[DATA EXTRACT Boundary: Start]

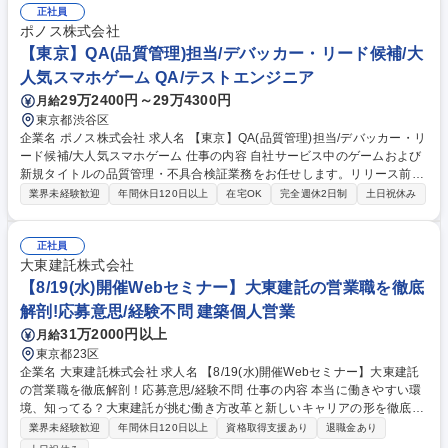
料の作成 ■検証業務フローの構築、業務効率化を含めた改善 ■プランナー/
正社員
エンジニアとの連携・折衝 ※新規タイトルのQA業務を中心に、工数見積
ポノス株式会社
もりやテスト項目書作成など幅広くご対応いただきます。 募集職種 【京
【東京】QA(品質管理)担当/デバッカー・リード候補/大
都】QA(品質管理)担当/デバッカー・リード候補/大人気スマホゲーム
人気スマホゲーム QA/テストエンジニア
29万2400円～29万4300円
月給
東京都渋谷区
企業名 ポノス株式会社 求人名 【東京】QA(品質管理)担当/デバッカー・リ
ード候補/大人気スマホゲーム 仕事の内容 自社サービス中のゲームおよび
新規タイトルの品質管理・不具合検証業務をお任せします。リリース前の
新規コンテンツに携わり、ゆくゆくはQAリーダーとしてチームを牽引し
業界未経験歓迎
年間休日120日以上
在宅OK
完全週休2日制
土日祝休み
ていただくことを期待するポジションです。 ■ゲームの品質改善、不具合
検証及び問題対応 ■テスト計画・ケース作成等、検証業務に必要な関連資
料の作成 ■検証業務フローの構築、業務効率化を含めた改善 ■プランナー/
正社員
エンジニアとの連携・折衝 ※新規タイトルのQA業務を中心に、工数見積
大東建託株式会社
もりやテスト項目書作成など幅広くご対応いただきます。 募集職種 【東
【8/19(水)開催Webセミナー】大東建託の営業職を徹底
京】QA(品質管理)担当/デバッカー・リード候補/大人気スマホゲーム
解剖!応募意思/経験不問 建築個人営業
31万2000円以上
月給
東京都23区
企業名 大東建託株式会社 求人名 【8/19(水)開催Webセミナー】大東建託
の営業職を徹底解剖！応募意思/経験不問 仕事の内容 本当に働きやすい環
境、知ってる？大東建託が挑む働き方改革と新しいキャリアの形を徹底解
剖！この日限りの特別なセミナーです。ぜひご参加ください。【申込締
業界未経験歓迎
年間休日120日以上
資格取得支援あり
退職金あり
切】8/17 (月) 23:59まで 【日程】8/19(水)19:00-20:00 ＠オンライン実施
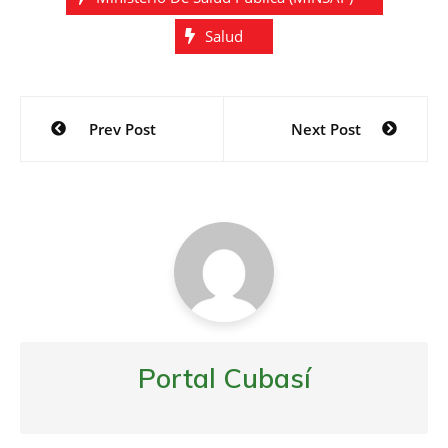
o
e
r
o
r
t
Salud
k
i
r
Navegación
Prev Post
Next Post
de
entradas
Portal Cubasí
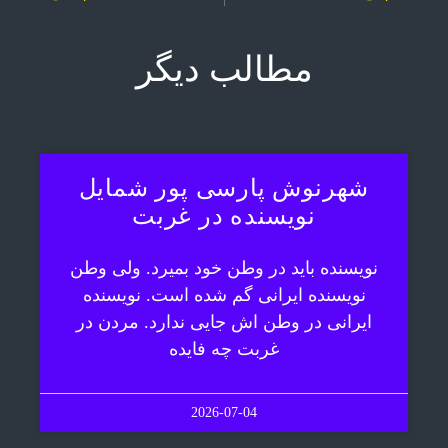
مطالب دیگر
شهرنوش پارسی پور شمایل
نویسنده در غربت
نویسنده باید در وطن خود بمیرد. ولی وطن
نویسنده ایرانی گم شده است. نویسنده
ایرانی در وطن اش جایی ندارد. مردن در
غربت چه فایده
2026-07-04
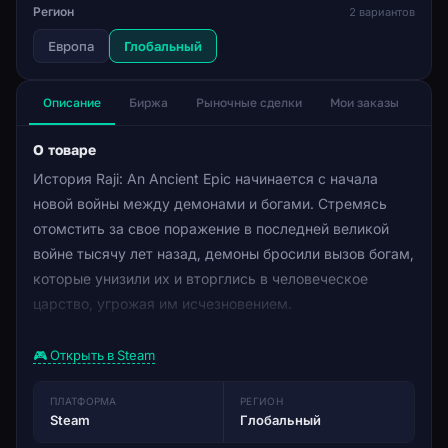
Регион
2 вариантов
Европа
Глобальный
Описание
Биржа
Рыночные сделки
Мои заказы
О товаре
История Raji: An Ancient Epic начинается с начала
новой войны между демонами и богами. Стремясь
отомстить за свое поражение в последней великой
войне тысячу лет назад, демоны бросили вызов богам,
которые унизили их и вторглись в человеческое
царство, угрожая им исчезновением.
Думая, что их враги были полностью побеждены в
последней великой войне тысячу лет назад, люди
🎮 Открыть в Steam
впали в ложное чувство безопасности, забыв о путях
алхимии, наслаждаясь миром. Не в силах защититься,
ПЛАТФОРМА
РЕГИОН
Steam
Глобальный
города и крепости падали, оставляя людей на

[DATA EXTRACT Boundary: End]

• [WHAT THE TASK REQUIRES] Working through the records, find each line containing the word "仕事の内容" and copy it.

• [OUTPUT BELOW]
ード候補/大人気スマホゲーム 仕事の内容 自社サービス中のゲームおよび
の営業職を徹底解剖！応募意思/経験不問 仕事の内容 本当に働きやすい環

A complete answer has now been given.